◆ ASSIGNMENT:
Decide whether each statement agrees with the passage on stocks and flows. For each one, answer yes or no and quote the words of the passage that settle it. (a) To an economist, a stock is something measured at a particular point in time. (b) Flows are compared to a still photograph. (c) Buying corporate bonds usually adds to productivity-enhancing capital stocks for the economy at large.

◆ QUOTED PASSAGE:
- - - -

Figure 1: The General Stock-Flow Diagram. Starting from an initial quantity of a stock, flows into and out of the stock determine how great the quantity is the next time the stock is measured. (Source: GDAE)

When noneconomists use the term “stock,” they often mean ownership shares in enterprises that are traded on the “stock market.” To an economist, however, the concept of a stock refers to something as it is measured at a particular point in time. For example, the amount of water in a bathtub can be measured at one particular instant, and that quantity would be considered a stock. The number of computers in an office at 10 o’clock Tuesday morning is a stock, as is the number of trees in a forest at 2 o’clock Saturday afternoon.

On the other hand, flows are measured over a period of time. For example, the water (Water resources) that goes into a bathtub from a faucet is a flow; its quantity can be measured per minute or per hour. The number of computers purchased by an office over the course of this week or this month is a flow. So is the number of computers sold or junked over a period of time. As trees grow or are cut down or felled by lightening, these flows add to or subtract from forest resources.

Figure 2: A “Bathtub”-Style Diagram. Like water flowing into a bathtub, flows that add to a stock will tend to raise its level over time. Like water flowing out of a bathtub, flows that subtract from a stock will tend to lower its level over time. (Source: GDAE)

Flows are like a movie; stocks are like a still photograph. Flows can either add to stocks or decrease them. Figure 1 is a generalized stock-flow diagram, which shows how flows change the level of a stock over time, by either adding to it or taking away from it. For example, the balance in your checking account on January 1 is a stock value. The deposits and withdrawals you make to your checking account are flows; your bank statement will tell you what the various flows were during a month.

Figure 2 gives an alternative representation of the relation of stocks and flows, this time showing a stock at only one point in time. Like water running through the tap (additions) and the drain (subtractions) of a bathtub, flows raise or lower the level of the water in the tub (stock).

Investment and Depreciation

Investment is a primary form of the activity of resource maintenance. When you read the word “investment”, the image in your mind should be of someone buying new computers for an office or planting new trees in a forest—not of someone playing the stock market or “investing in” corporate bonds. Those sort of financial transactions usually merely shift the ownership of an existing financial asset from one economic actor to another; they don’t add to productivity-enhancing capital stocks for the economy at large.

- - - -

◆ DATA EXTRACT:
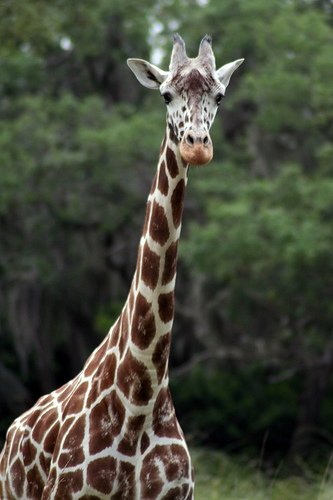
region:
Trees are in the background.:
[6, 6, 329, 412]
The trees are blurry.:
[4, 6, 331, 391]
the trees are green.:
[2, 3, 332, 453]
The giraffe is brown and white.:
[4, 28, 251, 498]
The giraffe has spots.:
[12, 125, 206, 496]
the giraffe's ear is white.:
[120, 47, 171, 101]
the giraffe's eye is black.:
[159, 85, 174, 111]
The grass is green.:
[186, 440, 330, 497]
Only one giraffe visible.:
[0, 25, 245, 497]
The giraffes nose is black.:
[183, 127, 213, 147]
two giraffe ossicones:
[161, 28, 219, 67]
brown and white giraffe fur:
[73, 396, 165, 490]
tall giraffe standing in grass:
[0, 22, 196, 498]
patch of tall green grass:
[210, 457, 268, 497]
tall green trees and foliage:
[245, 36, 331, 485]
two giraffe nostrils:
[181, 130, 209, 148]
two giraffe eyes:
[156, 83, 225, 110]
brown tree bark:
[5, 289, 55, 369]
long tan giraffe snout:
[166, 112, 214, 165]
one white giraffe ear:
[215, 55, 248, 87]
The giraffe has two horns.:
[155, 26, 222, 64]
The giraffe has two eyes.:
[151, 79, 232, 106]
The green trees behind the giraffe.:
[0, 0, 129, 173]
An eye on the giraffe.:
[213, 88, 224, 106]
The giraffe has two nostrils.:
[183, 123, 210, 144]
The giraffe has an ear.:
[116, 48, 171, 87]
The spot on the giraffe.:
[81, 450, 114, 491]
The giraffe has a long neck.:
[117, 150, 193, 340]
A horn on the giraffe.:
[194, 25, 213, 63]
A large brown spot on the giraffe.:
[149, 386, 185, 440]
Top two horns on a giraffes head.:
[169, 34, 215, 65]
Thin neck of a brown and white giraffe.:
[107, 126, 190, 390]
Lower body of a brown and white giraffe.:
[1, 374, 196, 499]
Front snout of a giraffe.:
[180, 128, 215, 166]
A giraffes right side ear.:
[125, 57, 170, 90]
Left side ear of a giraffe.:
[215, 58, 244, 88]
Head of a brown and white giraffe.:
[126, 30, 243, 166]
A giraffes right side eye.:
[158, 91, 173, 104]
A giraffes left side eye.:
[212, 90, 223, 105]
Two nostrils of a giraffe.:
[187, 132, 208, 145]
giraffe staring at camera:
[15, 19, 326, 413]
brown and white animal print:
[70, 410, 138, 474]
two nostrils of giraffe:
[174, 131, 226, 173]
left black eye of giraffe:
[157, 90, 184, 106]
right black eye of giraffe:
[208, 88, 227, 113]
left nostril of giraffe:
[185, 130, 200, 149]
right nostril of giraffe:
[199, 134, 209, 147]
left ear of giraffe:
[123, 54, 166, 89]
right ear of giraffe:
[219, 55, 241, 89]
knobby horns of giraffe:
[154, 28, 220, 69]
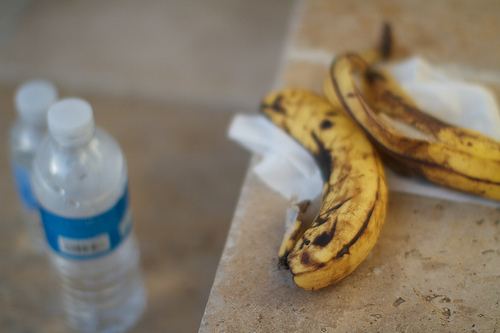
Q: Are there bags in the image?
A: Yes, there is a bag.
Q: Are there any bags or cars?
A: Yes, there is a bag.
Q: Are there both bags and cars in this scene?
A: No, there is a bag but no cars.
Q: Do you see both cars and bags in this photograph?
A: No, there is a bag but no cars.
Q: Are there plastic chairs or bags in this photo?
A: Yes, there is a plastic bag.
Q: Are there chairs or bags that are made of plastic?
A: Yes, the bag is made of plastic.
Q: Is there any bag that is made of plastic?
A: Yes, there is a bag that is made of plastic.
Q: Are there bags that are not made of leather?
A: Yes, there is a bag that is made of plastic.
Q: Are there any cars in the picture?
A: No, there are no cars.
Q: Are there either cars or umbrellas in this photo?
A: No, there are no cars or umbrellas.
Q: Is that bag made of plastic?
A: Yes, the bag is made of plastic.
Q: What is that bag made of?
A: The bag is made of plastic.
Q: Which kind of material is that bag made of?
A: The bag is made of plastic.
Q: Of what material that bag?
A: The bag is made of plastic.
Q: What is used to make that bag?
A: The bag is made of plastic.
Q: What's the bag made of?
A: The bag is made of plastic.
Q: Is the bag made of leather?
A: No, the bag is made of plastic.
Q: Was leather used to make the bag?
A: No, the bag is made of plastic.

- - - -

◆ RESPONSE TO THIS TASK:
(a) Yes: "the concept of a stock refers to something as it is measured at a particular point in time."
(b) No: "Flows are like a movie; stocks are like a still photograph."
(c) No: "they don’t add to productivity-enhancing capital stocks for the economy at large."